● **Brief A**
In the article on Andy Warhol's death, how long after his gall bladder surgery did Warhol die?
● **Brief B**
Reproduce word for word the part of the Warhol article that opens with "Aurora Garrison |" and closes with "February 22, 1987.".

● **Text under study**
━━━━━━

Andy Warhol Died as He Lived – An Enigma

Aurora Garrison | March 2018

Never one to reveal too much about himself or his art in interviews, Warhol’s death and subsequent autopsy results remained shadowed in mystery – 31 years after his death on February 22, 1987.

“This is one of the most fascinating and challenging cases I’ve come across,” states Dr. Michael Hunter, the forensic pathologist reviewing and investigating Warhol’s autopsy report and the cloudy circumstances surrounding Warhol’ early and untimely death at the age 58 years old.

In the Reelz network’s series, Autopsy: The Last Hours of…Andy Warhol,” Dr. Hunter probes the medical report and interviews those close to Warhol; knowledgeable about his death in the New York Hospital in 1987.

Andy Warhol Died
Andy Warhol (1928-1987), Self-Portrait with Skull, (1977), Andy Warhol Foundation.

Andy Warhol’s death occurred less than 24 hours after successful surgery to remove his gall bladder. Yet, after the one of the most extensive autopsies and reports Dr. Hunter has come across in his case studies, the report cryptically concludes the actual cause of death is: “Pending Further Investigation.”

This Reelz series highlights famous celebrities and their infamous deaths. The lineup of Reelz Channel’s Autopsy show includes Judy Garland and Muhammed Ali – two of the 20th century’s most famous artists ad athletes.

━━━━━━

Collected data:
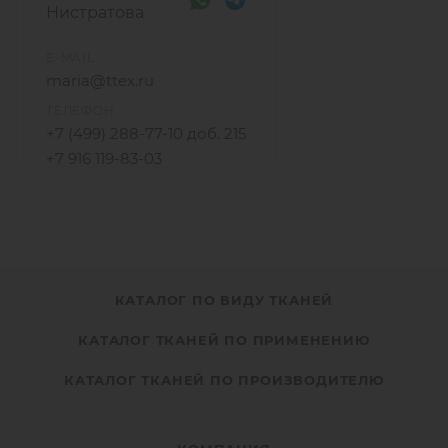
Нистратова
E-MAIL
maria@ttex.ru
ТЕЛЕФОН
+7 (499) 288-77-10 доб. 215
+7 916 119-83-03
КАТАЛОГ ПО ВИДУ ТКАНЕЙ
КАТАЛОГ ТКАНЕЙ ПО ПРИМЕНЕНИЮ
КАТАЛОГ ТКАНЕЙ ПО ПРОИЗВОДИТЕЛЮ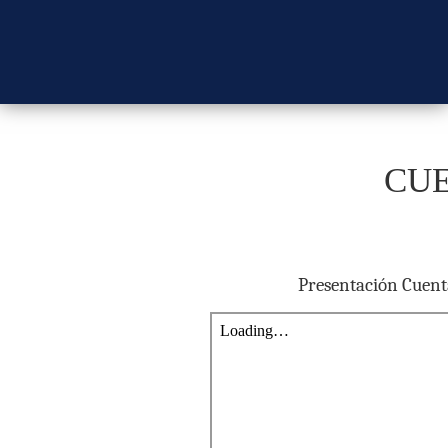
CUE
Presentación Cuent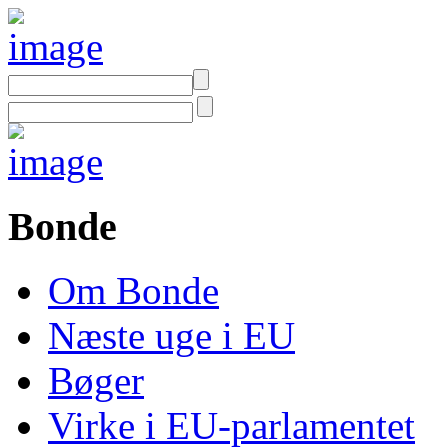
Bonde
Om Bonde
Næste uge i EU
Bøger
Virke i EU-parlamentet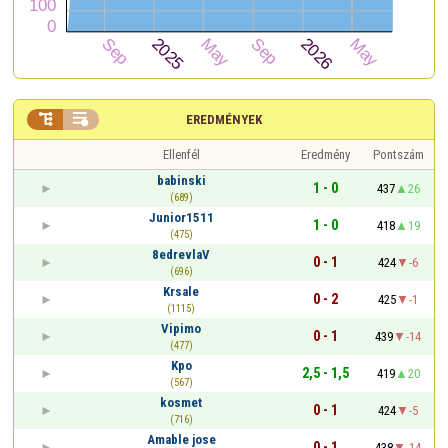


EREDMÉNYEK
Ellenfél
Eredmény
Pontszám
babinski
1 - 0
437
26
(689)
Junior1511
1 - 0
418
19
(475)
8edrevlaV
0 - 1
424
-6
(696)
Krsale
0 - 2
425
-1
(1115)
Vipimo
0 - 1
439
-14
(477)
Kpo
2,5 - 1,5
419
20
(567)
kosmet
0 - 1
424
-5
(716)
Amable jose
0 - 1
438
-14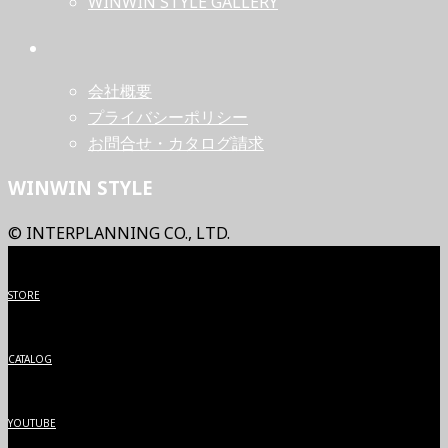
WINWIN STYLE GALLERY
会社概要
プライバシーポリシー
お問合せ・カタログ請求
WINWIN STYLE
© INTERPLANNING CO., LTD.
STORE
CATALOG
YOUTUBE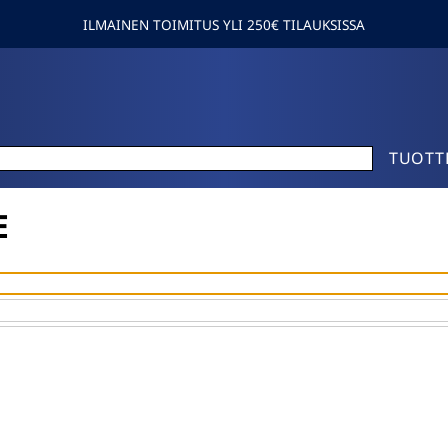
ILMAINEN TOIMITUS YLI 250€ TILAUKSISSA
TUOTT
E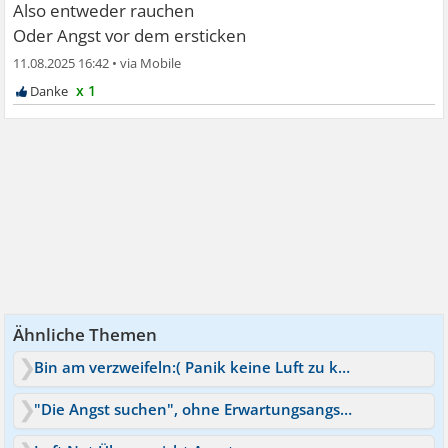
Also entweder rauchen
Oder Angst vor dem ersticken
11.08.2025 16:42
•
x 1
Ähnliche Themen
Bin am verzweifeln:( Panik keine Luft zu kriegen
"Die Angst suchen", ohne Erwartungsangst zu kriegen?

━━━━━━

● **Written response A**
Less than 24 hours after the surgery.

● **Written response B**
Aurora Garrison | March 2018

Never one to reveal too much about himself or his art in interviews, Warhol’s death and subsequent autopsy results remained shadowed in mystery – 31 years after his death on February 22, 1987.